The novel is set in Kentucky in the 1780s and revolves around the mysterious figure of "Nick of the Woods", dressed as a monster, who seeks to avenge the death of his family by killing numerous Indians, carving a cross on the body of all he slays. "Nick" is revealed to be Nathan Slaughter, a Quaker by day who should by nature and creed avoid all violence. Bird's brutal depiction of Native Americans (the Shawnee) was very hostile, and in part a reaction to the more positive representation of Indians by James Fenimore Cooper in the Leatherstocking Tales. This heightened level of violence on the American frontier may have been inspired by Logan (1822) by John Neal.

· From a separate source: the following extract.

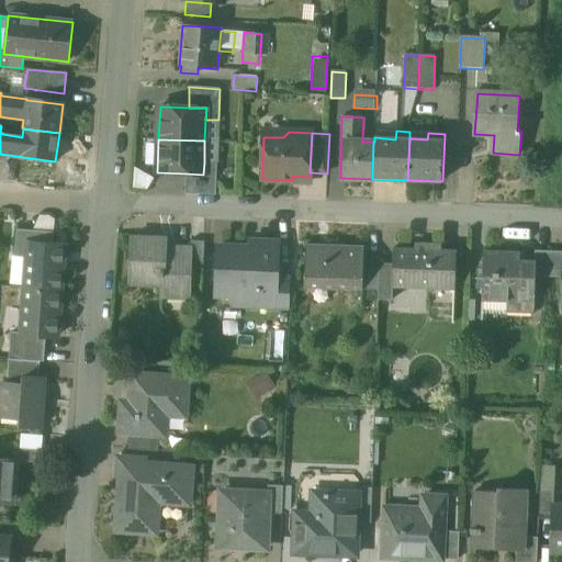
[(217,163),(204,163),(203,175),(186,173),(186,193),(216,194),(217,163)]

The novel has been called a "prominent example of the American Gothic form." The Columbia Companion to American History on Film, which dubs Nathan Slaughter "a one-man genocide squad", also credits the novel for popularizing the mode of unintelligent Indian speaking ("Me Inju-man! ... Me kill all white man!") used by many later authors and in movies.

==Adaptations==

The novel was also adapted for the stage in at least three versions, the most popular one by Louisa Medina. The Medina version debuted at the Bowery Theatre in New York on February 5, 1838, to great success, although a fire burned down the house after two weeks. It returned to the Bowery in 1839 when it re-opened. The role of Nick became a lifetime starring role for actor Joseph Proctor. In his introduction to Victorian Melodramas (1976), James L. Smith called the play "the most successful American melodrama for more than half a century."